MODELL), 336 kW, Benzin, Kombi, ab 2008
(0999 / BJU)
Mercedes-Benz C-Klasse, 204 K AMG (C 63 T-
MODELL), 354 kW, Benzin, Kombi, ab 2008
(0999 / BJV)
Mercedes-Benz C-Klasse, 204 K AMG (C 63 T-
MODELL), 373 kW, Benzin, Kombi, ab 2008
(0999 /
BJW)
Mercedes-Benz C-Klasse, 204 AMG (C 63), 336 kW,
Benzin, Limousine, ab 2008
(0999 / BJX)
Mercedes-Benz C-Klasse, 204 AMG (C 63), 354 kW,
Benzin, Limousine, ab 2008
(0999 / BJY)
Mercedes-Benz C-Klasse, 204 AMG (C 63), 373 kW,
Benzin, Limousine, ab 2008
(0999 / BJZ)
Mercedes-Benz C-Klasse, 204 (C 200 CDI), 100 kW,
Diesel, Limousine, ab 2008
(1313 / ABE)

######

Exercise goal -
Report every line of the records above that contains the string "MODELL", copying each line in full. Case counts.

Answer area -
MODELL), 336 kW, Benzin, Kombi, ab 2008
MODELL), 354 kW, Benzin, Kombi, ab 2008
MODELL), 373 kW, Benzin, Kombi, ab 2008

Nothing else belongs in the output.